Hornyak's story eventually gets around to explaining that the reactor the feds are now testing is not a rocket. It is a small electric generator. Such a thing could, one supposes, provide lots of juice for an ion rocket but it's not the same as an atomic rocket that could take humongous things to Jupiter in almost no time. And it's certainly not the old Project Orion with its strange notion to toss thermonuclear explosives out the aft end of a giant spaceship with a pusher plate to turn their blasts into a jerky but rapid ride into the beyond. Orion's fusion power dwarfed that of the equally stillborn fission rockets. Books have been written about it including a fine one by George Dyson.
The C/Net piece does not even mention the rich history of proposed, real nuclear powered-spaceships.

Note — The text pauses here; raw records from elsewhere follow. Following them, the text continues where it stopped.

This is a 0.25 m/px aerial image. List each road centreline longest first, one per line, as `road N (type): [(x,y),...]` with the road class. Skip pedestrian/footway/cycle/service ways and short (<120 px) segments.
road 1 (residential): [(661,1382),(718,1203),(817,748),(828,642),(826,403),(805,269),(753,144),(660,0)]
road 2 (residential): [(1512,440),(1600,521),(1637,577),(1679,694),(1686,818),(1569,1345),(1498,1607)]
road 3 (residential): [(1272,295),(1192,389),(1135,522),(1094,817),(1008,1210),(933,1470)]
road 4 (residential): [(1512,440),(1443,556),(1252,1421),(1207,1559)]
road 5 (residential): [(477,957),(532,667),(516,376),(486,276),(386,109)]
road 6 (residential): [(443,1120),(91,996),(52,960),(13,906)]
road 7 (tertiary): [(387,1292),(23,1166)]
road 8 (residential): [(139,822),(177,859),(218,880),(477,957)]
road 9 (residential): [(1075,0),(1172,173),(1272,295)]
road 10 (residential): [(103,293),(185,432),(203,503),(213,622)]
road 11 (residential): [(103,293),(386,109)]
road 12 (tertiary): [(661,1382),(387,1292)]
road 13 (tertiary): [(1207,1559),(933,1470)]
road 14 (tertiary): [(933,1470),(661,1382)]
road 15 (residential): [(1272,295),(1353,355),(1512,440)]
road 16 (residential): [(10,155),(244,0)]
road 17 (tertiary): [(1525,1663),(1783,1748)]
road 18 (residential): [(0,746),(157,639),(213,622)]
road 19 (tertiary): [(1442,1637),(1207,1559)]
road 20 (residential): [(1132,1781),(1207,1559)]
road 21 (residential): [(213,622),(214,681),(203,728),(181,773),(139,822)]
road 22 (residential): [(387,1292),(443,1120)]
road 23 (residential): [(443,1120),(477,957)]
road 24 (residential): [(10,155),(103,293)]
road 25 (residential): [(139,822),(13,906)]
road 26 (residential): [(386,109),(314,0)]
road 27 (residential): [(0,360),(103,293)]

It just evokes some science fiction rockets and then reveals to those who read carefully that he's talking about far-less exotic hardware. The topic is more mundane – little more than a big uranium-stuffed battery that comes with a long manual on radiation safety. The story also fails to say (except via a linked and very interesting video handout from LANL) that NASA is thinking of making the fissioning nuclear mini-reactor for space electricity mainly because supplies of plutonium-238, which standard radiothermal thermal generators use for power in outer solar system missions , may soon run short.